- **Problems to solve**:
1. Shorten the paragraph in the earnings call transcript that starts "Sure. I mean that's something we're certainly" into a bulleted list that keeps its main facts.
2. Extend the earnings call transcript past its final line, keeping the same format and tone.

- **Source excerpt**:
───

Now again the $0.17 does not reflect or sort of backs out the extraordinary interest costs which we don't think we actually owe. And in addition if we refinance at a higher rate, that would push the dividend below that $0.17 rate. So we're trying to get to a number of factors, or look at a number of factors in establishing that, but consistent with our past history of dividending what we currently earn or think we'll earn over the course of the year. But there's just obviously a lot of moving parts.
- Analyst
Okay and then one last question. Can you talk about, you said there was a change in PIK accrual in the first and second quarter that took out $0.02. Can you discuss that change?
- CFO
Sure. We were-- in the past we were recording PIK income as income and then it would accrete to the cost basis of in par of that similar security. In the first two quarters of 2009 we reversed some of that PIK income because the credit of those underlying securities was-- first of all the NAV, or sorry not the NAV, but the fair value of those securities was impacted but we also thought the credit may be impaired as well. So as a result of that we effectively put that PIK income on non-accrual and so we reversed the PIK income that we recorded in the first two quarters and-- accordingly.
- Analyst
Great. Thank you.
Operator
Thank you, sir. Our next question in queue comes from [Jonathan Feldman] with Vance Hall Capital. Your line is now open.
- Analyst
Thank you, couple questions. First would be how we should think about the long-term earnings power of the Company in terms of how you're looking at net investment income going forward? And-- or put differently, want to better understand what your current ability is to redeploy assets in terms of reinvesting some of the first lien investments that you hold that are currently at low LIBOR spreads into higher yielding assets.
- President, CEO
Sure. I mean that's something we're certainly-- we are looking at right now, and we mentioned we are getting a lot of prepayments not only as first lien assets but other assets outside the facility. Obviously anything within the facility has to go to pay down the debt, and we are going to be redeploying some of that over the course of the second half of this year in higher yielding opportunities. But to be honest with you, there haven't been a tremendous amount of high-quality high yielding opportunities over the course, certainly in the middle market space over the course of the last six months or actually 18 months, but we are starting to see those opportunities now and we do have some cash to redeploy.

───

- **Listed entries**:
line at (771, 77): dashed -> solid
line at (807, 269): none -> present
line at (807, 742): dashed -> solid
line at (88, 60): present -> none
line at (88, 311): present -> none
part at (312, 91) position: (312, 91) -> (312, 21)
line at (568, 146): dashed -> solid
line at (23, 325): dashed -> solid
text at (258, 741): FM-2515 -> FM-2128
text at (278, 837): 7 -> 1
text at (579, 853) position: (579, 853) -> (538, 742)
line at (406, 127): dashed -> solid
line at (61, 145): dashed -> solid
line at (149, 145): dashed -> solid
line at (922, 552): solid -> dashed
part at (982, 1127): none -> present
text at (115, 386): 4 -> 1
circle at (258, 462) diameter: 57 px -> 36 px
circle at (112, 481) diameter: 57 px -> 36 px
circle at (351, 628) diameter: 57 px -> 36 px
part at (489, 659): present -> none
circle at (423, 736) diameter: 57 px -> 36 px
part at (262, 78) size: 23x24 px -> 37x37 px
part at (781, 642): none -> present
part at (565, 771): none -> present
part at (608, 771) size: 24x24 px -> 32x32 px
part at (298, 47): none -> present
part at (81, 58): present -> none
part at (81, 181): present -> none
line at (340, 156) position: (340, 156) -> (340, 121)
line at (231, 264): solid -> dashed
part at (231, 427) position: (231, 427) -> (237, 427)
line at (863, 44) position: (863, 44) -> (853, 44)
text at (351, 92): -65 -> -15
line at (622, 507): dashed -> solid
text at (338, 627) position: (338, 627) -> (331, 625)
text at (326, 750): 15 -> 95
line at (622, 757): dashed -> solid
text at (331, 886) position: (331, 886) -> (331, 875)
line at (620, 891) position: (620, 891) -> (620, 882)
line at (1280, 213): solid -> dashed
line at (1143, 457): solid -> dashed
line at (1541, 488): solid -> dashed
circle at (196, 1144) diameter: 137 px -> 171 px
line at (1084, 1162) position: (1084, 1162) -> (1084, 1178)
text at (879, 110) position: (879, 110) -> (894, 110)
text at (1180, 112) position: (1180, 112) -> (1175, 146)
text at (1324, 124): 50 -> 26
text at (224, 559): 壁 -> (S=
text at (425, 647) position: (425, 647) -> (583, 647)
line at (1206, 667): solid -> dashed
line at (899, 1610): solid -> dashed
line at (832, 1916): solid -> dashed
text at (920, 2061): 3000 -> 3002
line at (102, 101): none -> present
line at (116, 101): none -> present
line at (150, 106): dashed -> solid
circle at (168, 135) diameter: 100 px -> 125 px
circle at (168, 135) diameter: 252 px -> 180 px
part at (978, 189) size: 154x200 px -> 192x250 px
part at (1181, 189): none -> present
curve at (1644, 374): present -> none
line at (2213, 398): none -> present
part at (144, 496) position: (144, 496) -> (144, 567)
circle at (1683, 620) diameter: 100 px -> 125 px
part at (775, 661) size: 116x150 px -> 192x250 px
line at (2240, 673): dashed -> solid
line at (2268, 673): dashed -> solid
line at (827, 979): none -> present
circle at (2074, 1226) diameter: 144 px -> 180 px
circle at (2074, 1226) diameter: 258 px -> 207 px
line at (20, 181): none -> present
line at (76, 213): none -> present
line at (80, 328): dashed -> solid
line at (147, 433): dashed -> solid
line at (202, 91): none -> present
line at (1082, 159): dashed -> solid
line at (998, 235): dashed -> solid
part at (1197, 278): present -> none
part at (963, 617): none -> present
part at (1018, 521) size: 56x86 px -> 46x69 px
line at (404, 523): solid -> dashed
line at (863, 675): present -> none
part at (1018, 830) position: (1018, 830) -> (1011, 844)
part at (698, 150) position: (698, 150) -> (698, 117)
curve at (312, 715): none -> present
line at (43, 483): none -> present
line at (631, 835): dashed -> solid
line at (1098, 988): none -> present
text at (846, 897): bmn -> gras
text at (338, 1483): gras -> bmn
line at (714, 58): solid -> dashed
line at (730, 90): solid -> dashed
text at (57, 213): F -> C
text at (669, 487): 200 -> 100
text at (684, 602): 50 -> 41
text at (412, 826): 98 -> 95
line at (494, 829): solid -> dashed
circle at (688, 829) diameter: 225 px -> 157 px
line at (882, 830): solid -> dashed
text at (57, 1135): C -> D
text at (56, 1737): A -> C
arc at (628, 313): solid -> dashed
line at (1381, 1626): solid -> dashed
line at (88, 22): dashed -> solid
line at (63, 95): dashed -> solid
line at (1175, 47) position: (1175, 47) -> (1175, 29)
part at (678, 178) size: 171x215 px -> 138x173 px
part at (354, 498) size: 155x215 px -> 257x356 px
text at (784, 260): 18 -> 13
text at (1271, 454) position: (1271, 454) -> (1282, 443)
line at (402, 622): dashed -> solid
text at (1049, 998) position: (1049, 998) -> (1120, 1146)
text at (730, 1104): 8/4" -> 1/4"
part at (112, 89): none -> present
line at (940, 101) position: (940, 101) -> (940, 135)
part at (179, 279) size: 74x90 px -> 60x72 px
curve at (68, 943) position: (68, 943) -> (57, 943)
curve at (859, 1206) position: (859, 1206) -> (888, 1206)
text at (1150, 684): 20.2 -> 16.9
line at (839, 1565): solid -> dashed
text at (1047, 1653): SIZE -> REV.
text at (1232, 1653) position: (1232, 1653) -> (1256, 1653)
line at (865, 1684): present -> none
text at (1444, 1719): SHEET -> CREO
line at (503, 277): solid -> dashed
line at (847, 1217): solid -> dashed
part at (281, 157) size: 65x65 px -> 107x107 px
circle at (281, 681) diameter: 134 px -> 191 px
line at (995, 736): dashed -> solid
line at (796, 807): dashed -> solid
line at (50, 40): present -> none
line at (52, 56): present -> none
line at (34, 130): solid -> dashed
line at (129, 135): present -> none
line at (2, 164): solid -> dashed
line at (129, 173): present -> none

───

- **Answers**:
1.
- The company is looking now at redeploying assets.
- It is getting many prepayments, both on first lien assets and on other assets outside the facility.
- Anything within the facility has to go toward paying down the debt.
- Some of that money will be redeployed into higher-yielding opportunities over the second half of this year.
- There have been few high-quality, high-yielding opportunities in the middle market over the last 18 months, but they are starting to appear now, and the company has some cash to redeploy.

2.
- Analyst
And then maybe a follow up to that is if I look at your portfolio for the most part you've been investors in what I'd call broadly syndicated deals or at least club deals as opposed to self-originating loans. Would you expect that to stay the same or would you expect to--
- President, CEO
Well I don't think that's really accurate. Most of the club deals are really self-originated deals. These are very small--
- Analyst
Okay.
- President, CEO
Very small club deals where we are invited in because of our relationship with the sponsor, and I think we'll continue to do that. We're also to look at opportunistically at self-originated things as we have in the past. We are not going to be doing a lot of broadly syndicated going forward and I don't think other than some second lien assets, which we haven't probably syndicated deals we do not have a lot other than for some things we put in first lien and broadly syndicated and it was really more for liquidity purposes for temporary investing.
- Chairman of the Board
Also to the extent by self-originated you mean a direct loan to a small company where we're the only lender? That has never been a big part of our strategy.
- President, CEO
Nor will it be. Our strategy is always to focus on sponsored transactions.
- Chairman of the Board
That sort of micro capped direct lending in our view as a-- can be a riskier business just because the companies tend to be somewhat smaller and it's also a lot more labor intensive and costly to have a large origination network of the kind that some of the BDCs used to have.
- Analyst
Got you. And just in terms of the CLO securities that you earned, can you provide a little bit more color around those in terms of what the ranking is in terms of relative seniority or subordination (inaudible) fit within the waterfall of the securities?
- Chairman of the Board
Well all of the CLO securities with the exception of the BB tranch in Katonah's 2007-1 are the equity, or the junior tranches. So those are the unrated junior tranches essentially the equity, which as-- the manager was rally sort of the "sponsor equity" that we put in.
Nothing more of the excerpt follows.